How it Works: Business Models

The use of computer models to simulate different business activities and to assist in decision-making processes is almost as old as IBM itself. Most business modelling nowadays is based on widely available software that allows non-technical general managers to try out different options on (electronic) paper before deciding which one to follow. A retailer, for instance, might have a model to help it choose where to locate a new store. Based on data about the size of the catchment area, the local road networks, parking facilities, demographics and local competitors, the model would come up with the optimal location.

Consultants KPMG say that “to take major [business] decisions without first testing their consequences in a safe environment can be likened to training an airline pilot by having him fly a 747 without first having spent months in the simulator”.

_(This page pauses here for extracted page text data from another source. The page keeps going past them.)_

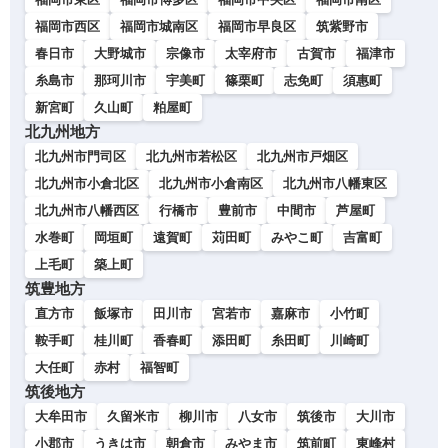
福岡市西区
福岡市城南区
福岡市早良区
筑紫野市
春日市
大野城市
宗像市
太宰府市
古賀市
福津市
糸島市
那珂川市
宇美町
篠栗町
志免町
須惠町
新宮町
久山町
粕屋町
北九州地方
北九州市門司区
北九州市若松区
北九州市戸畑区
北九州市小倉北区
北九州市小倉南区
北九州市八幡東区
北九州市八幡西区
行橋市
豊前市
中間市
芦屋町
水巻町
岡垣町
遠賀町
苅田町
みやこ町
吉富町
上毛町
築上町
筑豊地方
直方市
飯塚市
田川市
宮若市
嘉麻市
小竹町
鞍手町
桂川町
香春町
添田町
糸田町
川崎町
大任町
赤村
福智町
筑後地方
大牟田市
久留米市
柳川市
八女市
筑後市
大川市
小郡市
うきは市
朝倉市
みやま市
筑前町
東峰村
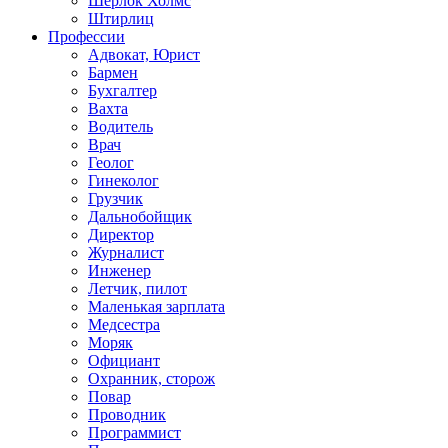
Шерлок Холмс
Штирлиц
Профессии
Адвокат, Юрист
Бармен
Бухгалтер
Вахта
Водитель
Врач
Геолог
Гинеколог
Грузчик
Дальнобойщик
Директор
Журналист
Инженер
Летчик, пилот
Маленькая зарплата
Медсестра
Моряк
Официант
Охранник, сторож
Повар
Проводник
Программист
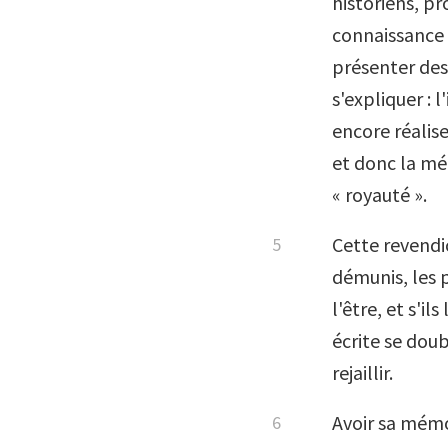
historiens, pr
connaissance d
présenter des 
s'expliquer : 
encore réalise
et donc la mé
« royauté ».
Cette revendic
démunis, les p
l'être, et s'il
écrite se doub
rejaillir.
Avoir sa mémoi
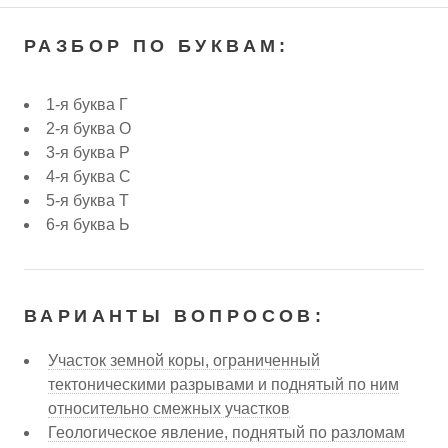
РАЗБОР ПО БУКВАМ:
1-я буква Г
2-я буква О
3-я буква Р
4-я буква С
5-я буква Т
6-я буква Ь
ВАРИАНТЫ ВОПРОСОВ:
Участок земной коры, ограниченный
тектоническими разрывами и поднятый по ним
относительно смежных участков
Геологическое явление, поднятый по разломам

Business modelling also helps to democratise decision-making when it is diffused throughout the organisation. In “Reengineering the Corporation”, Michael Hammer wrote:

When accessible data is combined with easy-to-use analysis and modelling tools, frontline workers—when properly trained—suddenly have sophisticated decision-making capabilities. Decisions can be made more quickly and problems resolved as soon as they crop up.

Coincidentally, large airlines are among the biggest users of sophisticated business models. They have to juggle a multitude of different fare structures and handle tricky things like stand-by tickets. Modelling such variables saves them millions of dollars a year.

Other common uses of business modelling include the following:

  • Financial planning, with the help of spreadsheets. This quantifies the impact of a business decision on the balance sheet and the income statement.
  • Forecasting. Analysing historical data and using it to predict future trends.
  • Mapping processes in a visual representation of the resources required for a task and the steps to be taken to perform it.
  • Data mining. Analysing vast quantities of data in order to dig out unpredictable relationships between variables.
  • “Monte Carlo” simulation. Putting in random data to measure the impact of uncertainty on the outcome of a project.

The idea of using computer models to support decision-making was given a boost by a popular book published in 1990. “The Fifth Discipline”, written by MIT academic Peter Senge, argued that the ability to use models to experiment with corporate structure and behaviour would be a key skill in the future. Senge described computer simulation as “a tool for creating”.

Senge also promoted the idea of using modelling to create what he called “Microworlds”. These are simplified simulation models packaged as management games. They allow managers to “play” with an issue in safety rather than playing with it first in the real world.